Arrivés à ce constat, on laissera de côté la question de la prospective, comme tous les gens de bon sens doivent faire (Codevilla : « It is... futile to speculate where it will end »). Ce qui m’importe c’est cette situation où l’élection est perçue comme une péripétie après une autre et avant d’autres, de plus en plus importantes ; ce qui m’importe, c’est cette curieuse impression devant ces réflexions qui nous disent au fond que peu importe le résultat de cette élection, que nous n’avons eu cette élection que pour nous signaler que le “courant révolutionnaire” existe et qu’il accélère, que Trump n’est important que parce qu’il a été le principal outil de cette accélération durant l’élection.

Il y a un état d’esprit complètement extraordinaire, unique pour une élection présidentielle, qu’on ne ressentit jamais, même en 1968 et en 1972, – les deux élections de la crise vietnamienne, – même en 1976, – l’élection post-Watergate, – dans des temps où l’on savait exactement quel était le sujet de crise débattu et où l’on cultivait l’espoir qu'elle (la crise) fût résolue dans le bon sens, selon le résultat de l’élection (et, par conséquent, interprétation selon le bord où l’on se trouvait, ce qui réduisait par avance toute espérance dans le sens d’une véritable résolution, encore moins d'une “révolution”). Cet état d’esprit de USA-2016 n’est pas une attente, un espoir, un pari, un enjeu dans un domaine bien identifié, c’est l'exigence et la sommation intransigeantes d’un bouleversement ; ou plutôt cela est devenu l'exigence et la sommation intransigeantes à partir de rien (puisque rien ne laissait prévoir ce qu’allait devenir cette élection).

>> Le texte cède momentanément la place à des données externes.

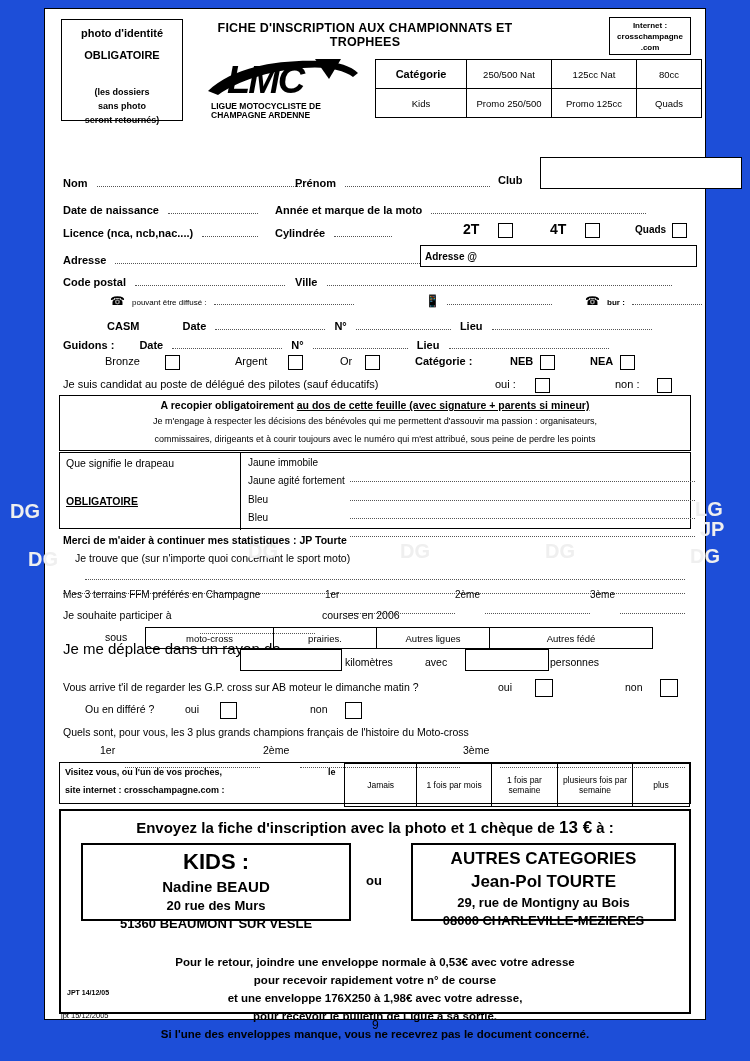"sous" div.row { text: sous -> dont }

Ainsi n’y a-t-il rien de véritablement politique là-dedans, avec les divisions habituelles (droite, gauche, conservatisme, progressisme, etc.), et tout de la psychologie. Il s’agit d’une sorte de “psychologie révolutionnaire”, du type “il faut que quelque chose se passe” qui ne cesse de se tendre dans toutes les occasions possibles, qu’on a illustrée déjà avec la formule « “Something’s got to give” (ou “Something’s gotta give”, – “quelque chose doit se produire, doit arriver... [parce que la tension est trop forte pour qu’il en soit autrement] » ; il “faut que quelque chose se passe”, exige la psychologie, et cette tension psychologique ainsi renforcée constitue l’exigence de “révolution” qu’on relève de plus en plus, qu’on ne cesse de décompter et de voir grandir, qui finit par constituer le matériel même de la “révolution” ; la “révolution” elle-même se trouve dans cette psychologie...

Il est effectivement “révolutionnaire” que la psychologie ait annexé un événement de l’importance de l’élection présidentielle aux USA, qui, en temps normal, se suffit à lui-même et repousse tout ce qui prétend l’annexer. Nous sommes donc gros d’une “révolution”, comme l’on dit, en langage quasi-maternel, gros d’un “heureux événement” : c’est notre psychologie dans toute sa puissance qui l’exige, c’est notre psychologie elle-même qui en est grosse... Cela est manifestement, infiniment plus important que les interrogations et les supputations sur The-Donald ou sur Donald Trump. Nous sommes au-delà, et la terra incognita tremble sous nos pieds.